This is a confirmatory study with previously established objectives and analyses. Initially, all data are examined for missing, nonsensical, and outlying variables. Missing data are treated as missing and not imputed (ie, will be analyzed on a per-protocol basis). The participants in this study were intentionally oversampled to account for dropouts or withdrawals. On the basis of previous research, an anticipated dropout rate of up to 30% was factored in. Using the PHQ-9 as the primary outcome, a 30% change is considered clinically significant. Therefore, a sample size of 55 participants in each arm of the study would be sufficient for detecting significant results with P=.05 and a power of 0.95. Data collection occurs at baseline (preintervention), in the middle of the study (week 6), immediately after the intervention (week 12), and at a 6-month follow-up. Using Mann-Whitney U tests, demographic information can be compared between participants who complete the program and those who withdraw prematurely in the hope of identifying possible differences between the two. Moreover, an intention-to-treat analysis will be conducted to evaluate the clinical effects of treatment on participants who withdraw prematurely. Linear regression analysis (for continuous outcomes) and binomial regression analysis (for categorical outcomes) will be used to identify variables associated with the outcome measures (PHQ-9, Quick Inventory of Depressive Symptomatology Questionnaire, and Quality of Life and Enjoyment Questionnaire). This will occur over the 4 measurement time points while controlling for demographic variables, including age and gender. In addition, a comparative analysis between both groups’ questionnaire scores will be conducted at all data collection time points using group and paired two-tailed t tests.

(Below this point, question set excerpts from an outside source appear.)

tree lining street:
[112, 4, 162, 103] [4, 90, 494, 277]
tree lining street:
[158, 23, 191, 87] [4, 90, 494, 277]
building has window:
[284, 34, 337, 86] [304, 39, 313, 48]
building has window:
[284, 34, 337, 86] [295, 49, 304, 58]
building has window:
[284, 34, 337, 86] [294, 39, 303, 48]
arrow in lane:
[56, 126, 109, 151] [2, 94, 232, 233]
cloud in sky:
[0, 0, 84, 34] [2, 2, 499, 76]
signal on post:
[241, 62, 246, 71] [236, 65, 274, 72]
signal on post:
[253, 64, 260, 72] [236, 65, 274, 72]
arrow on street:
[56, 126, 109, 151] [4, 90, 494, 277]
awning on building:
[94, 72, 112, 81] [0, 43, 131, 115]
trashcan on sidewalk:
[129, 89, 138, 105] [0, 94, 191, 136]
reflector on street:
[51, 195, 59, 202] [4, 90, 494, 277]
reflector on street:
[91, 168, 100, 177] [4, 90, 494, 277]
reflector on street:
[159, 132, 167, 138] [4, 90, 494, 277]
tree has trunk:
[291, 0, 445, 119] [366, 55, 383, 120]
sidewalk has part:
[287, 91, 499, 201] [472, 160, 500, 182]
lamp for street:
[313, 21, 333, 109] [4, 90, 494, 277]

Other quantitative measures for the e-CBT group will be gathered by extrapolating recorded information directly through the OPTT platform (eg, the number of log-ins per day and the amount of time spent logged in). Qualitative measurement analyses will be conducted to inquire about the role of personal, social, and cultural factors in enabling or constraining the use of e-CBT. The findings will identify factors related to the utility, feasibility, and accessibility of e-CBT from the perspectives of users and providers. Interpretive qualitative methods are ideal for gathering in-depth descriptions of user experience and meaning.